Покорение Крыма | страница 50



Подгоняемые жгучими плётками капы-кулов, объятые трепетом слуги, стараясь не тревожить покой хана, за два часа привели дворец в прежнее сияющее чистотой и порядком состояние.

Остаток дня Керим-Гирей провёл в одиночестве: на люди не выходил, никого не принимал, читал Коран, много курил, в задумчивости разглядывая цветные узоры, сотворённые на стенах комнаты искусными живописцами.

Как и четыре года назад, ему снова предстояло сделать выбор. Правда, теперь этот выбор касался не только его собственной судьбы, но и судеб многих тысяч подвластных татар и ногайцев, и даже будущего состояния Крыма.

Вступая в объявленную войну на стороне Порты, хан знал, что в такой опасной затее проиграть нельзя — он хорошо помнил опустошительные для Крыма походы русских генералов тридцатилетней давности и понимал, что только ошеломляющий первый удар — внезапный и сокрушительный — мог в значительной мере подорвать военные силы России на южных её границах, оттянуть, а при удачном стечении обстоятельств — вовсе избавить полуостров от угрозы вторжения, поскольку главная русская армия будет противостоять турецкому нашествию в юго-западных землях.

После долгих размышлений Керим-Гирей сделал свой выбор. Он решил не ждать погожих весенних дней, а нанести этот сокрушительный удар в ближайшие два-три месяца, как только соберёт достаточное войско.


* * *

1 — 6 ноября 1768 г.

Отсчитывавший последние дни октябрь по-зимнему дохнул морозцем, поля и холмы заиндевели, лужи подёрнулись тонким хрустящим ледком. Сбросившие наземь багряную листву оголённые леса и рощи зябко ёжились под порывами холодного ветра, равнодушно взирая на проносившиеся мимо обшарпанные кареты нарочных офицеров из Польши, Вены, Киева, спешивших донести императрице известие о войне.

Эта грозная новость в один день облетела весь Петербург. Встревоженные генералы и сенаторы потянулись в Зимний! дворец, пытаясь прознать мнение Екатерины, чиновники всех департаментов прилежно ждали указаний.

Императрицу Панин застал в зеркальном кабинете. Подперев рукой щёку, она озабоченно просматривала какие-то бумаги, хотя обычно в это время делами не занималась. Никита Иванович вполголоса поздоровался, тихо сел на стул напротив государыни...

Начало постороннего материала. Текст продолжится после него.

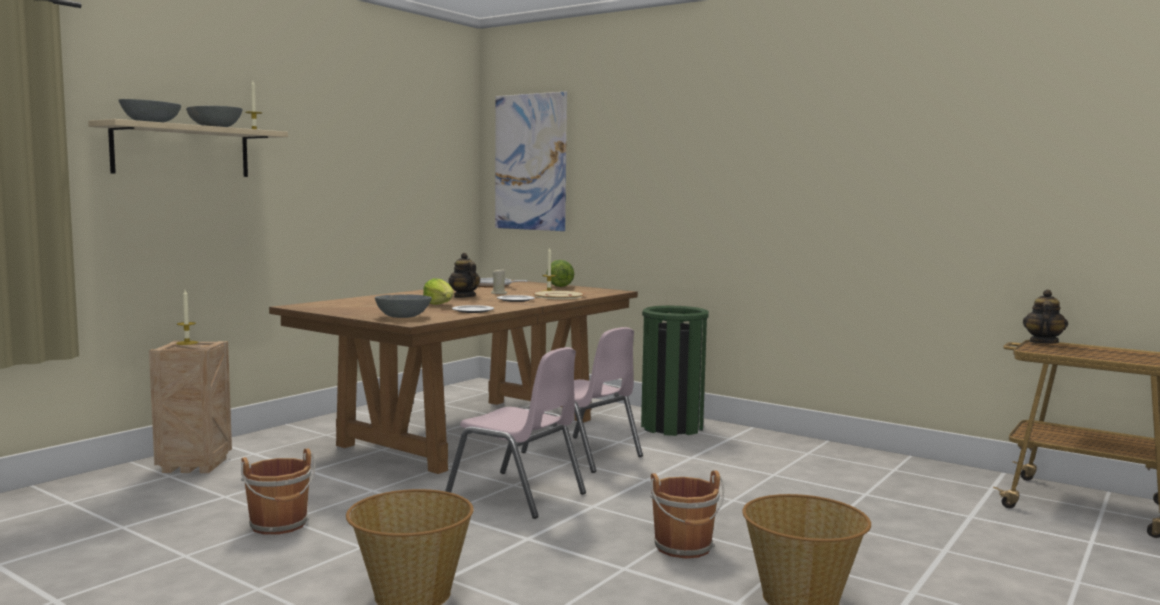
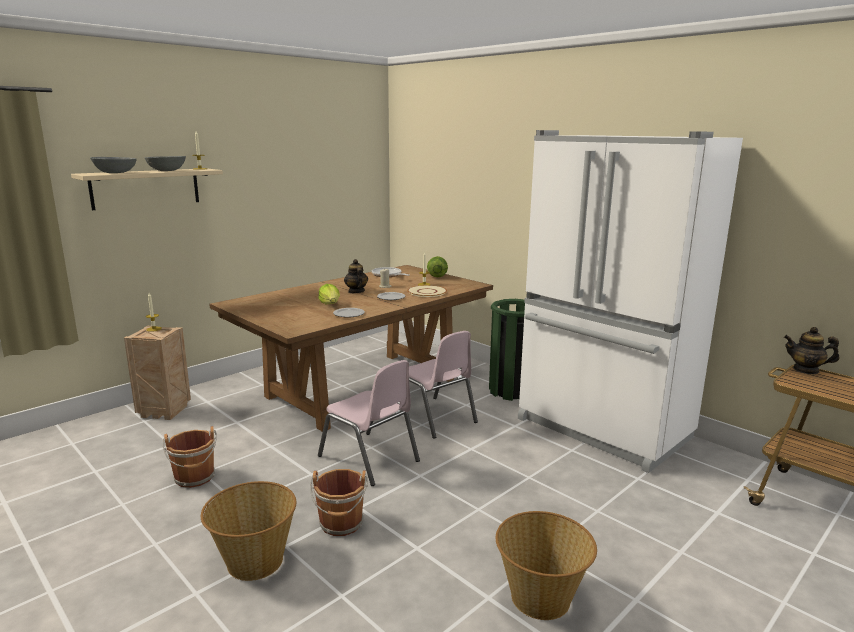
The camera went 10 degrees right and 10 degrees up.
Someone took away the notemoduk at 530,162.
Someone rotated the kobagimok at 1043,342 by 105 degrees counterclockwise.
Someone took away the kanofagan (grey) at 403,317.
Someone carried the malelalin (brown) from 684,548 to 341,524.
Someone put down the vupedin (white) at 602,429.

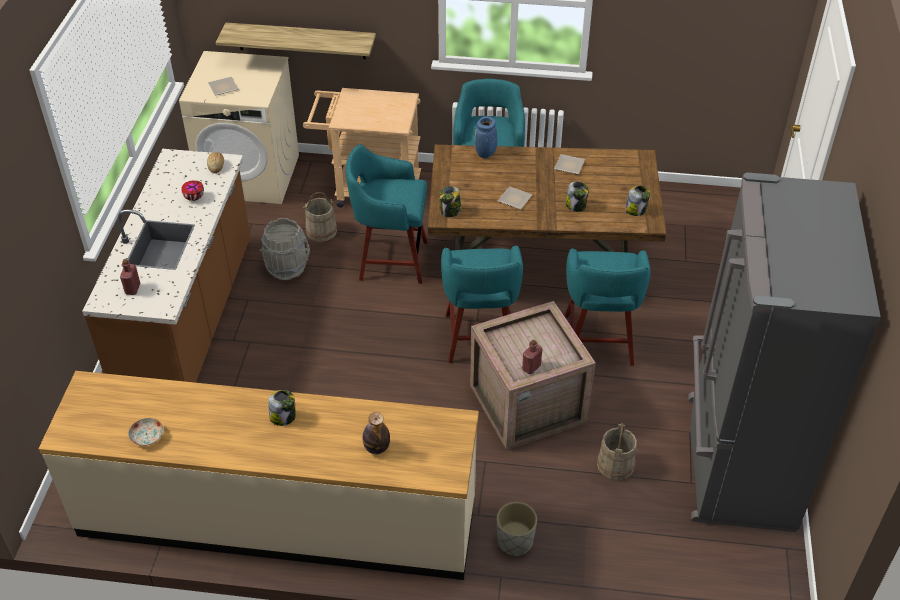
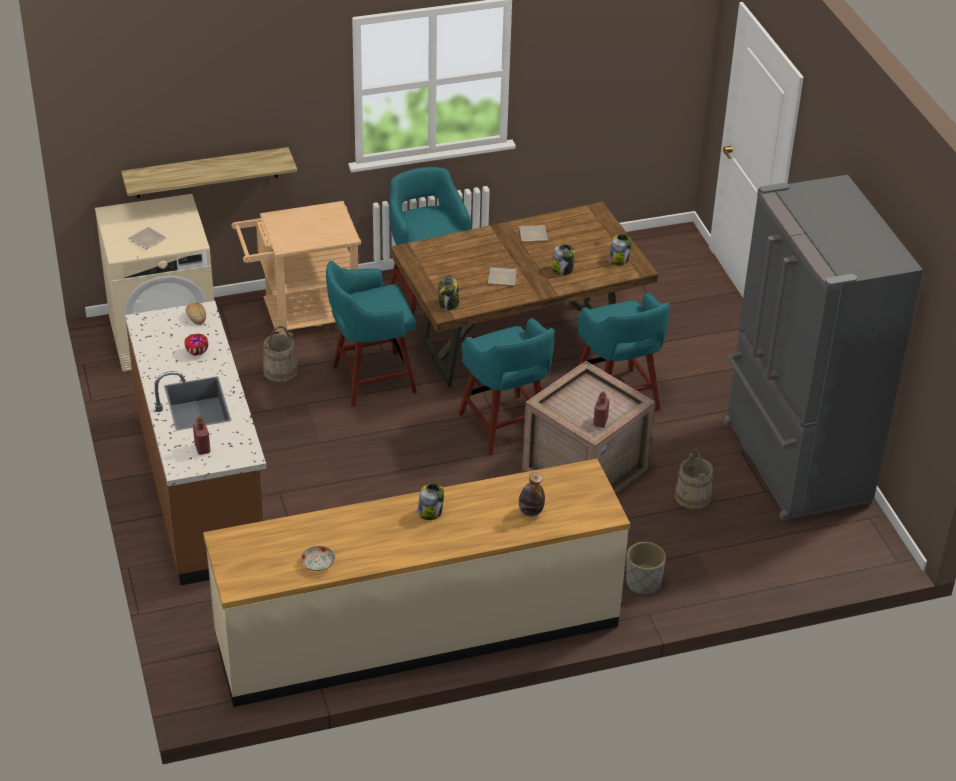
The camera went 25 degrees left and 5 degrees down.
Someone took away the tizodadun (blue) at 485,154.
Someone took away the malelalin (grey) at 287,268.

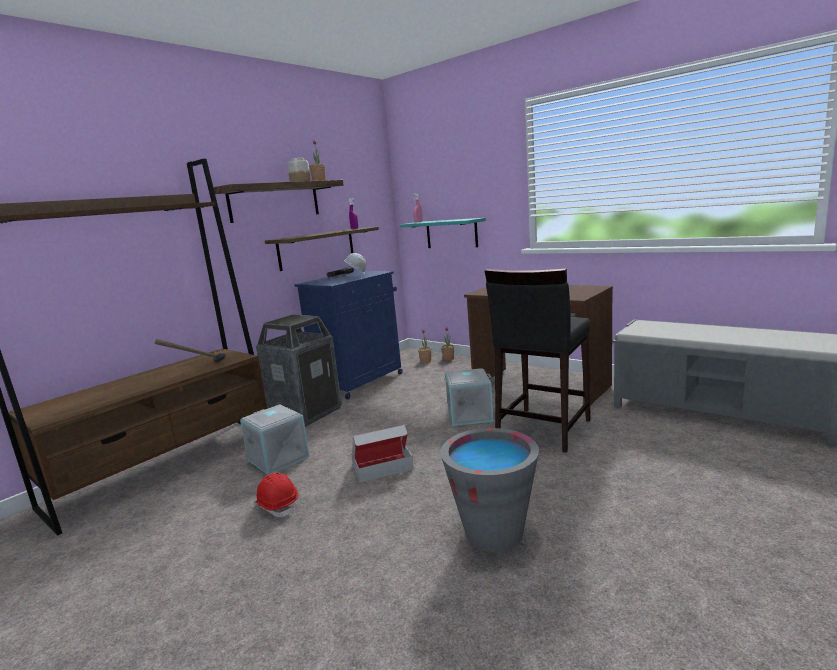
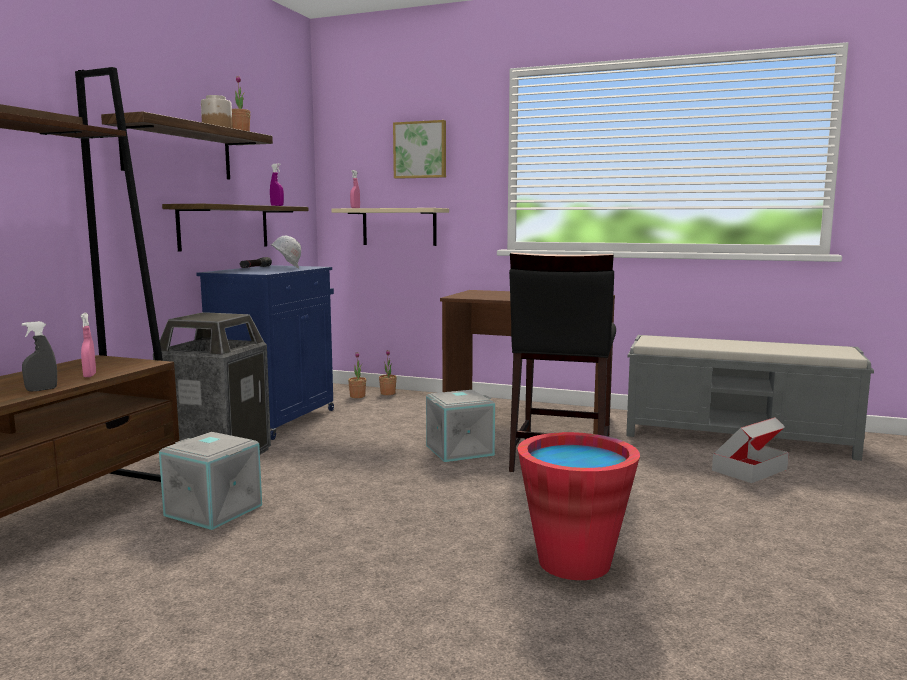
The camera went 20 degrees left and 5 degrees down.
Someone repainted the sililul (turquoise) at 451,233, which became the sililul (beige) at 399,227.
Someone swapped the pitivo at 198,369 for the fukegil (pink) at 89,375.
Someone carried the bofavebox from 382,467 to 749,469.
Someone repainted the malelalin (grey) at 494,533, which became the malelalin (red) at 574,562.
Someone took away the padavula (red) at 277,505.
Someone put up the notemoduk at 420,150.
Someone put down the fukegil (grey) at 41,390.

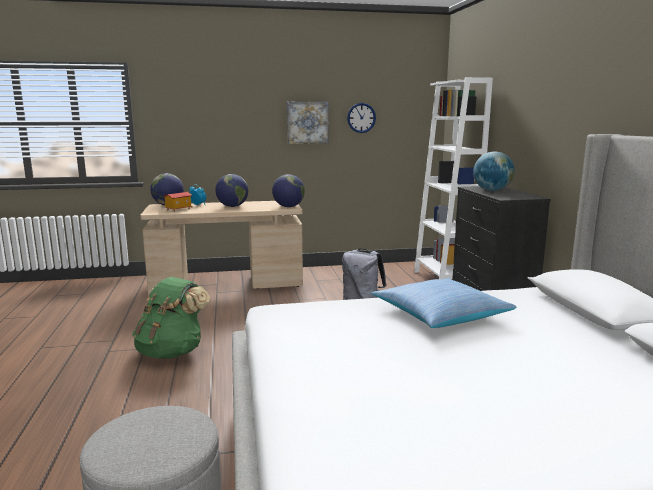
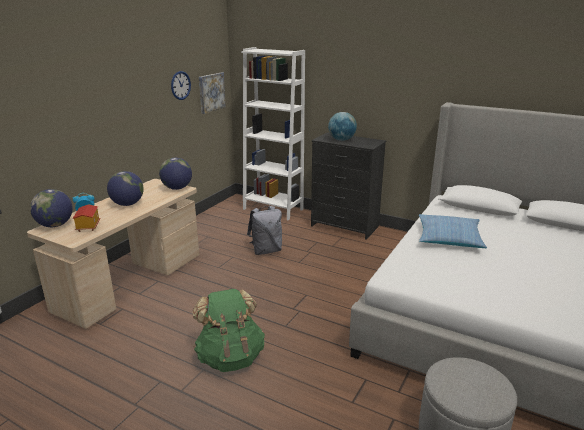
The camera went 50 degrees left and 10 degrees up.
Someone carried the notemoduk from 307,122 to 211,92.

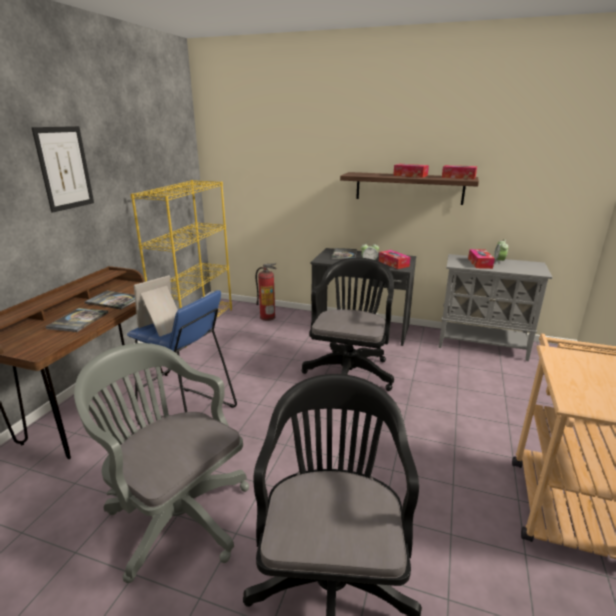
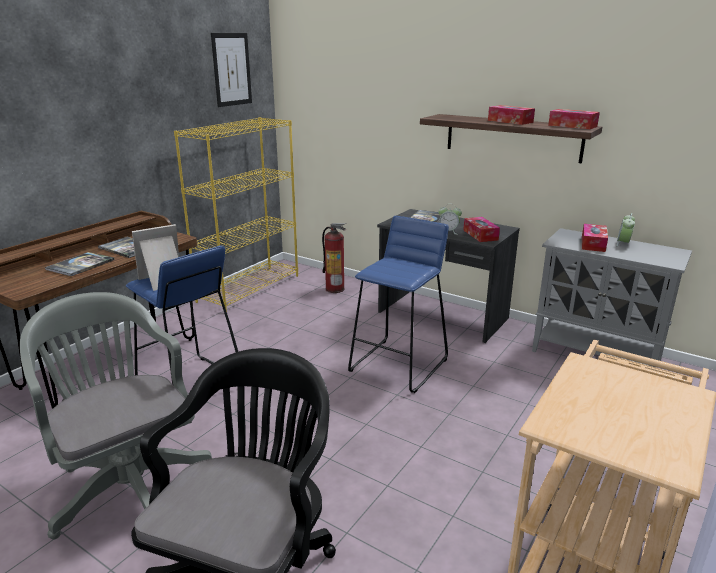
The camera went 15 degrees right and 0 degrees up.
Someone carried the notemoduk from 64,168 to 231,69.
Someone swapped the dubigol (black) at 350,371 for the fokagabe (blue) at 399,365.

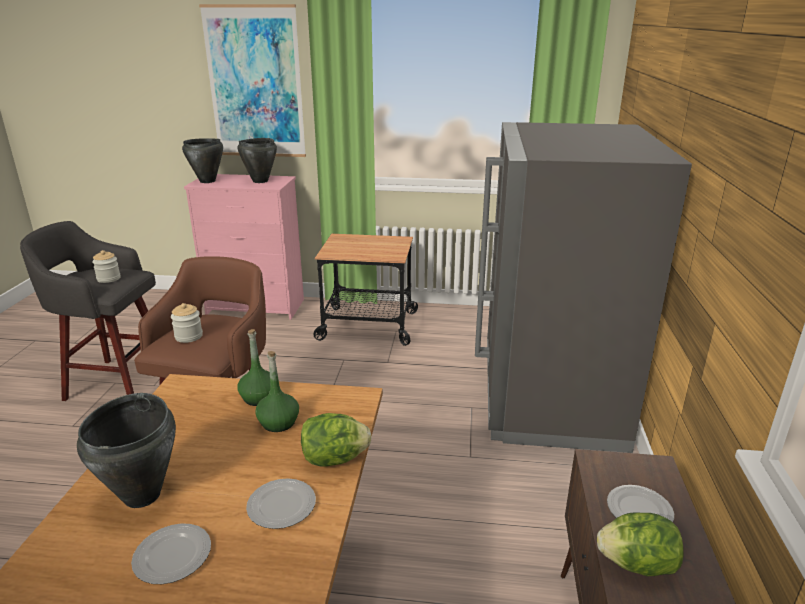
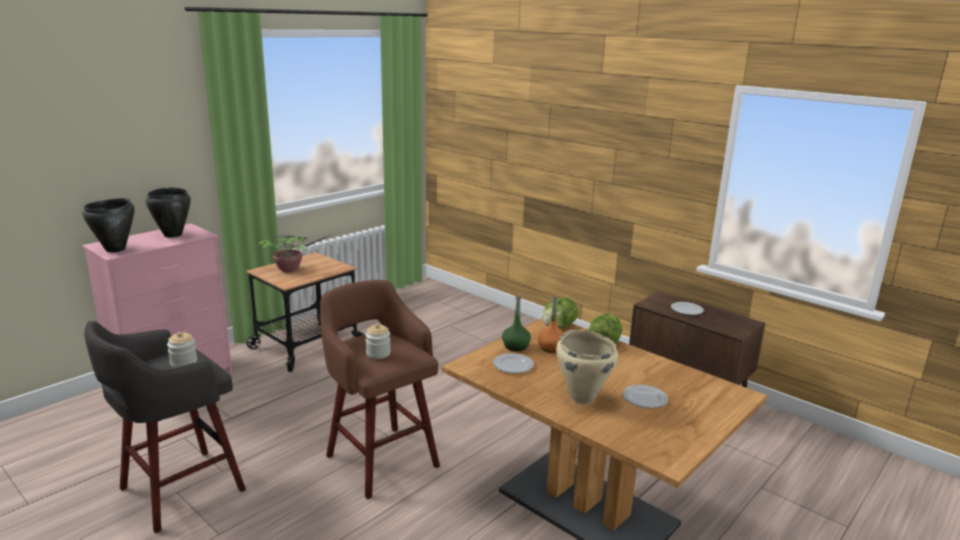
The camera went 55 degrees left and 5 degrees down.
Someone took away the notemoduk at 255,83.
Someone took away the vupedin (grey) at 548,396.
Someone repainted the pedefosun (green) at 278,422, which became the pedefosun (orange) at 551,348.
Someone repainted the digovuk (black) at 143,495, which became the digovuk (beige) at 582,398.
Someone carried the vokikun from 281,506 to 513,366.
Someone carried the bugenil from 637,564 to 558,327.
Someone put down the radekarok at 290,269.

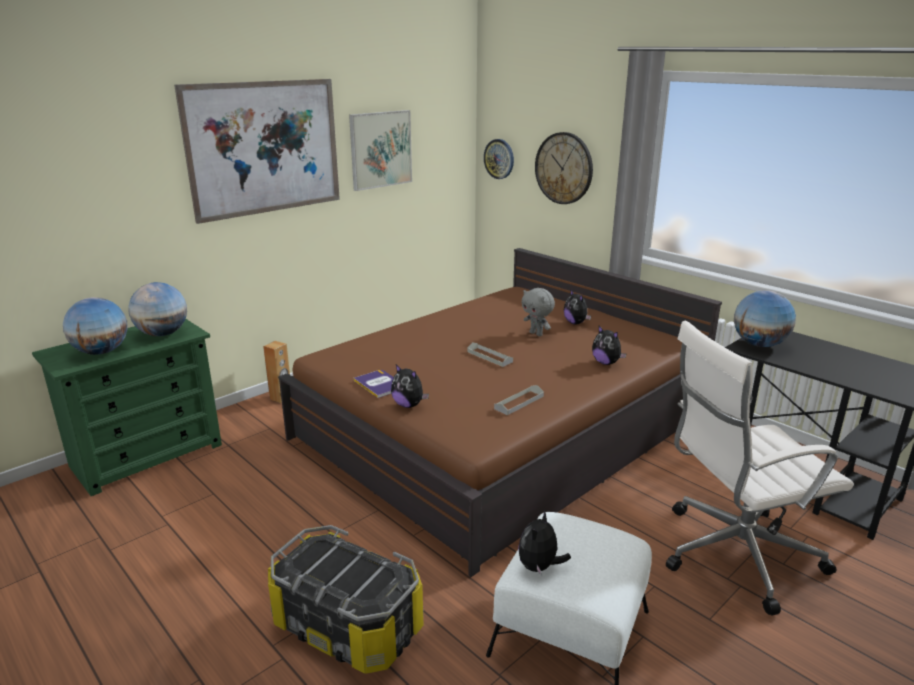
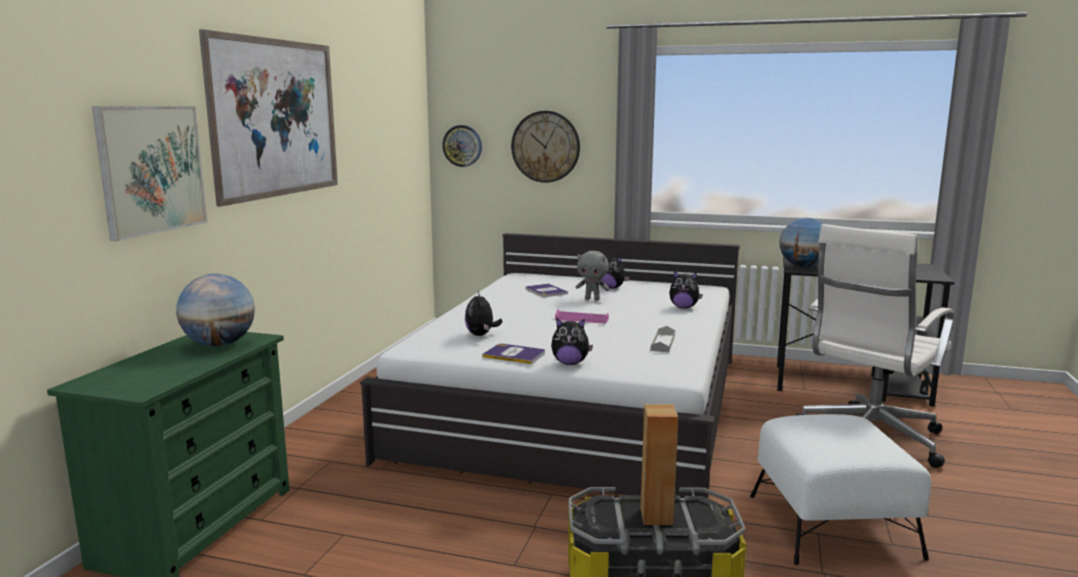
The camera went 30 degrees left and 10 degrees down.
Someone carried the notemoduk from 381,149 to 152,169.
Someone repainted the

Пятидесятилетий Панин был невысок, толст, пухлощёк. Весь облик Никиты Ивановича, медлительные движения, неторопливая глуховатая речь свидетельствовали о его лености и праздности, что, впрочем, не совсем соответствовало действительности, ибо обладал он не только лучшей в Петербурге кухней, но и прекрасным для своего времени образованием, живым природным умом, мог долго и усердно работать за письменным столом.